» **Atividade 1**:
No trecho sobre o Cais Estelita, copie a parte que começa nas palavras "Novo Apocalipse Recife, videoclipe" e termina depois de "e internacional (1).", trocando "Ocupe Estelita" por "Ocupa Estelita".
» **Atividade 2**:
De acordo com o trecho sobre o Cais Estelita, qual empresa construiu as duas torres residenciais no Cais de Santa Rita?
» **Atividade 3**:
Continue o trecho sobre o Cais Estelita a partir da última frase mostrada.

Novo Apocalipse Recife, videoclipe musical produzido pelo Movimento Ocupe Estelita
O movimento que se organizou em função dos golpes à integridade da cidade de Recife – a ocupação do Cais José Estelita por um empreendimento imobiliário contando com 13 torres de 40 andares – foi promovido pela ONG Direitos Urbanos e pelo grupo Ocupe Estelita, contando com diversas ocupações político-culturais com repercussão nacional e internacional (1).
Apresentamos aqui os argumentos que fundamentaram o nosso trabalho de assessoria técnica especializada para acompanhamento e avalição de possíveis danos e riscos ao patrimônio cultural decorrentes do projeto do empreendimento Novo Recife para o Pátio Ferroviário das Cinco Pontas, localizado no Cais Estelita. Argumentos conclusivos que justificaram e fundamentaram o pedido de abertura do processo de tombamento da área do Cais Estelita por seu legítimo e reconhecido valor cultural, assinalados valores de patrimônio industrial ferroviário e valores de paisagem histórica, que foi indeferido pelo Iphan (2). Passados seis anos, acreditamos que este trabalho mantém sua atualidade, e a publicação não apenas se justifica, como se faz urgente para reiterar valores, procedimentos técnicos e legais e decisões relacionados à preservação do patrimônio cultural no Brasil, hoje ameaçado seriamente na sua integridade (3).
Torres gêmeas e outras torres: inútil paisagem
É possível fazer uma avaliação prévia do impacto direto das torres projetadas para a área do Cais Estelita, especialmente do impacto sobre o vizinho Forte das Cinco Pontas tombado pelo Iphan, a partir da avaliação do dano causado à ambiência de bens tombados na mesma vizinhança por outro empreendimento lançado em 2004. Trata-se da construção, pela mesma empresa Moura Dubeux que faz parte do consórcio Novo Recife, de duas torres residenciais de 42 andares e 135 metros de altura, em terreno situado no chamado Cais de Santa Rita, centro histórico da Cidade do Recife. Ironicamente batizadas pelos empreendedores com nomes que fazem alusão à sua situação privilegiada em relação ao centro histórico de Recife – edifício Pier Duarte Coelho e edifício Pier Maurício de Nassau – as torres são mais conhecidas pelo apelido carinhoso de “torres gêmeas”.

» **Dados fornecidos**:
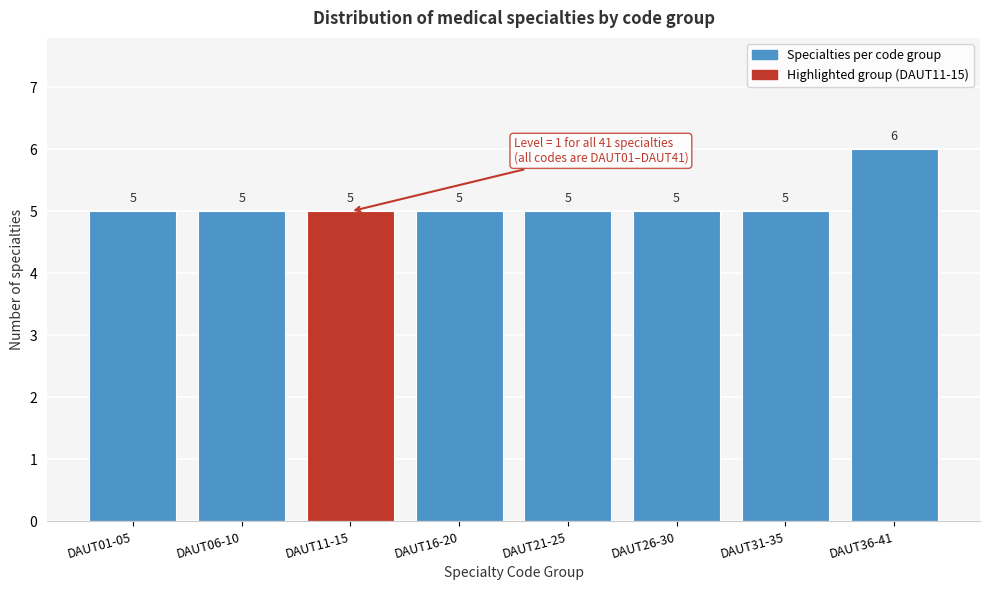

Reading left to right, extract all data points from this chart.

DAUT01-05=5	DAUT06-10=5	DAUT11-15=5	DAUT16-20=5	DAUT21-25=5	DAUT26-30=5	DAUT31-35=5	DAUT36-41=6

» **Resposta final 1**:
Novo Apocalipse Recife, videoclipe musical produzido pelo Movimento Ocupa Estelita
O movimento que se organizou em função dos golpes à integridade da cidade de Recife – a ocupação do Cais José Estelita por um empreendimento imobiliário contando com 13 torres de 40 andares – foi promovido pela ONG Direitos Urbanos e pelo grupo Ocupa Estelita, contando com diversas ocupações político-culturais com repercussão nacional e internacional (1).

» **Resposta final 2**:
A Moura Dubeux, que faz parte do consórcio Novo Recife.

» **Resposta final 3**:
Exemplo emblemático do rompimento com o tecido histórico e com a ambiência de bens tombados, as torres gêmeas de Recife foram aprovadas pela Superintendência do Iphan em Pernambucocom a justificativa de que se encontravam fora da poligonal de entorno do bem tombado Forte das Cinco Pontas. Com a mesma justificativa, a Superintendência do Iphan em Salvador aprovou a controvertida torre residencial La Vue. Neste caso, as obras foram interrompidas pela então presidência do próprio Iphan, com apoio do então Ministro da Cultura, contrariando parecer da então Superintendência Regional do Iphan na Bahia, fato que acabou se desdobrando em grave crise política nacional (4). A diferença entre a torre de Salvador e as torres gêmeas de Recife, é que estas últimas foram aprovadas e construídas com o aval do Iphan em todas as instâncias, e à revelia de ações judiciais e de movimentos da sociedade civil organizada, criando assim um oportuno precedente para o empreendimento no vizinho Cais Estelita. Uma disputa judicial cercou todo o processo de aprovação e de construção das duas torres (5).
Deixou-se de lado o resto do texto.